#### Data for this exercise
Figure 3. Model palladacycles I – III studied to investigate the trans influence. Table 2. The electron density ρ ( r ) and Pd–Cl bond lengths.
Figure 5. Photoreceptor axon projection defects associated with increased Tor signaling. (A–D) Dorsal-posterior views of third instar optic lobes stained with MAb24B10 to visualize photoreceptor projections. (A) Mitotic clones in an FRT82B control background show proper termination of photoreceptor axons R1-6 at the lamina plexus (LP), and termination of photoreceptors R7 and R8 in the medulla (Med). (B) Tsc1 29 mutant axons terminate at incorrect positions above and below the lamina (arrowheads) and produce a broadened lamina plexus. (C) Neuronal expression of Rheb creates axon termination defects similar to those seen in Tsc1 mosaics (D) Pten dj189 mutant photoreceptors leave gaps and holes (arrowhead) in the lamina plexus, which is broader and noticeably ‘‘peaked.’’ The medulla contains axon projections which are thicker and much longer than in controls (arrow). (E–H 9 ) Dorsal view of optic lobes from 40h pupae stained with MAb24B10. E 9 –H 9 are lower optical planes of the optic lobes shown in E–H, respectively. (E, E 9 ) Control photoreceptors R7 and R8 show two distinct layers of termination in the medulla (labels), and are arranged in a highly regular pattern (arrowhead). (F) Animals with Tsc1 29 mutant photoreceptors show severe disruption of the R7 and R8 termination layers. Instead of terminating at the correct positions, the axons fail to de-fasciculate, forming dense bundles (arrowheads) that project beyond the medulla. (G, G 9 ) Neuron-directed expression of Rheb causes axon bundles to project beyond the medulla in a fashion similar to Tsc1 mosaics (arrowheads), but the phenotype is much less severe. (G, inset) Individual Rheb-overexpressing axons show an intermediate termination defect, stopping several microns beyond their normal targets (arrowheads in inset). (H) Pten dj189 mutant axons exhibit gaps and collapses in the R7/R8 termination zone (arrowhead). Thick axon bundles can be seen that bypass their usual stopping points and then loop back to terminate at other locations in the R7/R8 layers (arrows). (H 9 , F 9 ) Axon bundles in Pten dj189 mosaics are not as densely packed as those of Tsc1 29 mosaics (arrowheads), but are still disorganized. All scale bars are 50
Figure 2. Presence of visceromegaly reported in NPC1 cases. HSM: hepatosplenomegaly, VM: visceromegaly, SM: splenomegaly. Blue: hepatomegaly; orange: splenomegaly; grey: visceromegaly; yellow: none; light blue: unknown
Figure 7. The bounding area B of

...

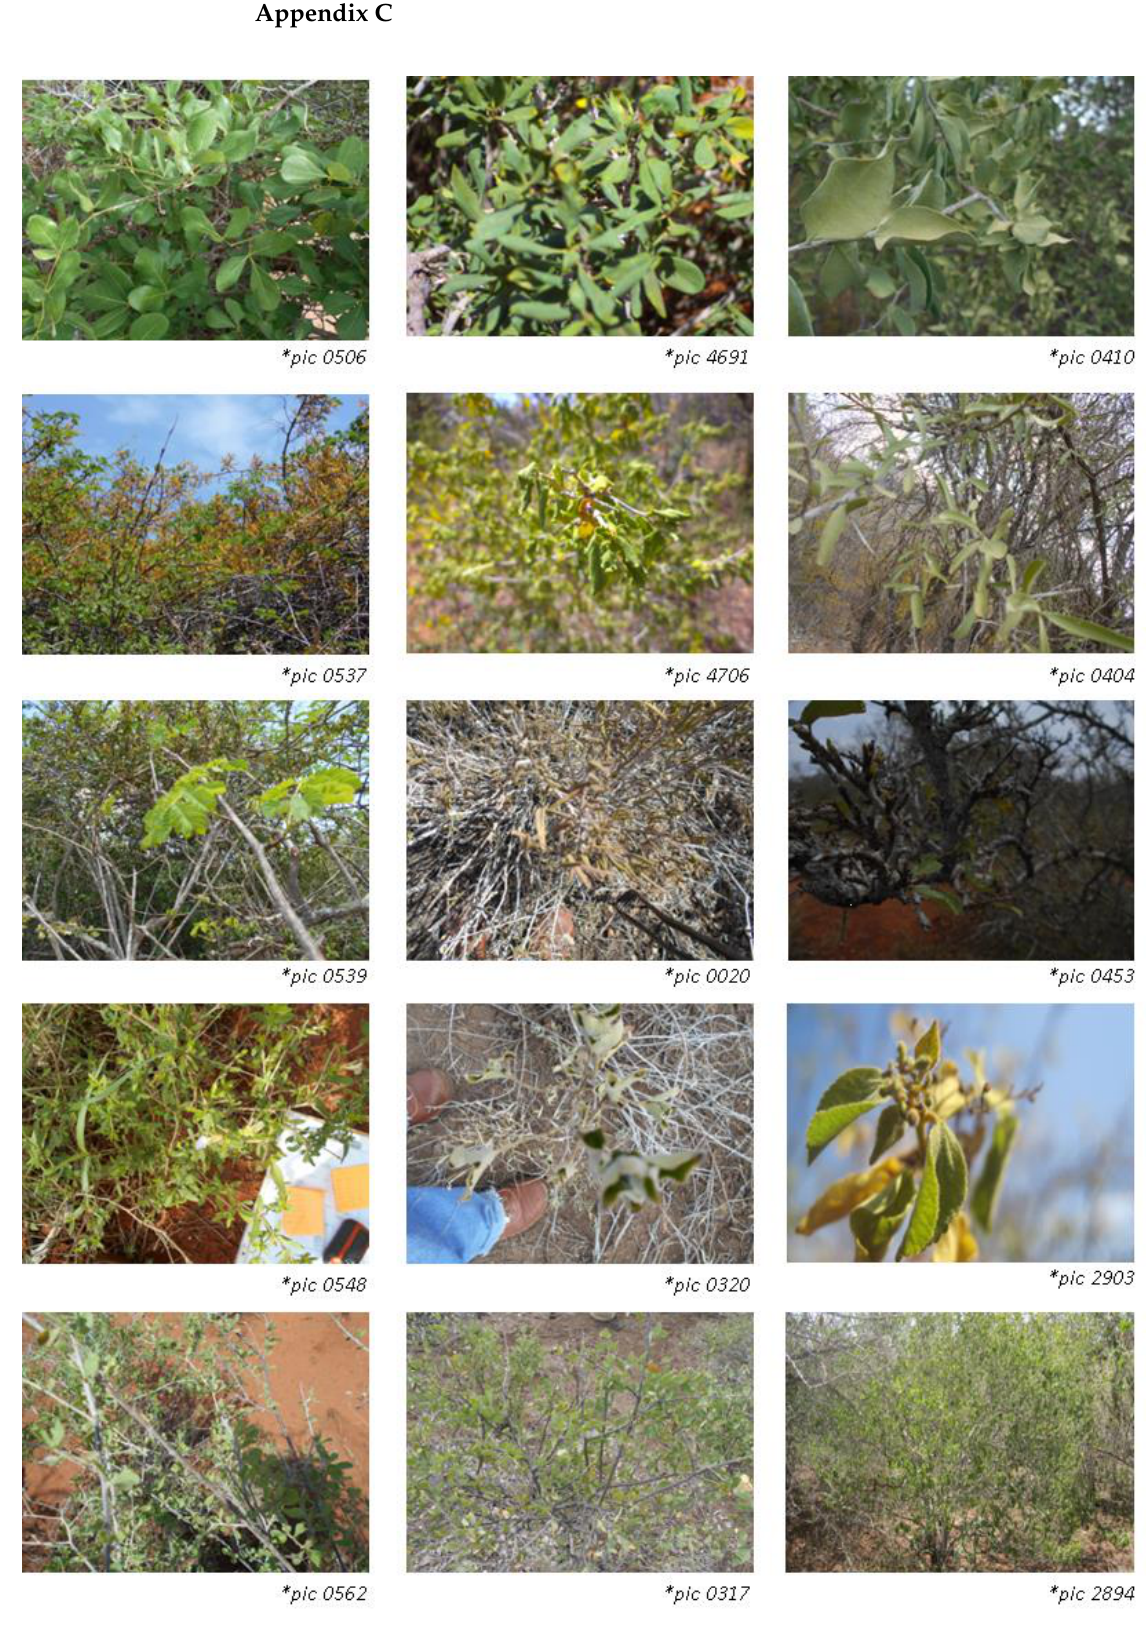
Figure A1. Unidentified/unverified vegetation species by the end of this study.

#### Problem
Word for word, restate the lines of the listing above starting at the line with "Figure 2. Presence" and ending at the line with "Figure 7. The bounding area B of", and nothing outside them.

#### Exercise solution
Figure 2. Presence of visceromegaly reported in NPC1 cases. HSM: hepatosplenomegaly, VM: visceromegaly, SM: splenomegaly. Blue: hepatomegaly; orange: splenomegaly; grey: visceromegaly; yellow: none; light blue: unknown
Figure 7. The bounding area B of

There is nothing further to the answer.